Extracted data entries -
□ □ □
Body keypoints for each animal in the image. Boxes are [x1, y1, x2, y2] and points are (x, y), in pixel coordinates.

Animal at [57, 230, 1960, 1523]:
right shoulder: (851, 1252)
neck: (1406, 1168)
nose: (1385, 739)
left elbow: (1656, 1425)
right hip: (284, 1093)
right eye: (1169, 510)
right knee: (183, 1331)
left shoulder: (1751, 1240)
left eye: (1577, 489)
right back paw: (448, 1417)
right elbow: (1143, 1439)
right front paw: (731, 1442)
□ □ □
What is needed -
Retype exactly, and only, the lines from the line holding "right hip: (284, 1093)" through the last line of the data; both of those lines count.

Solution for this exercise -
right hip: (284, 1093)
right eye: (1169, 510)
right knee: (183, 1331)
left shoulder: (1751, 1240)
left eye: (1577, 489)
right back paw: (448, 1417)
right elbow: (1143, 1439)
right front paw: (731, 1442)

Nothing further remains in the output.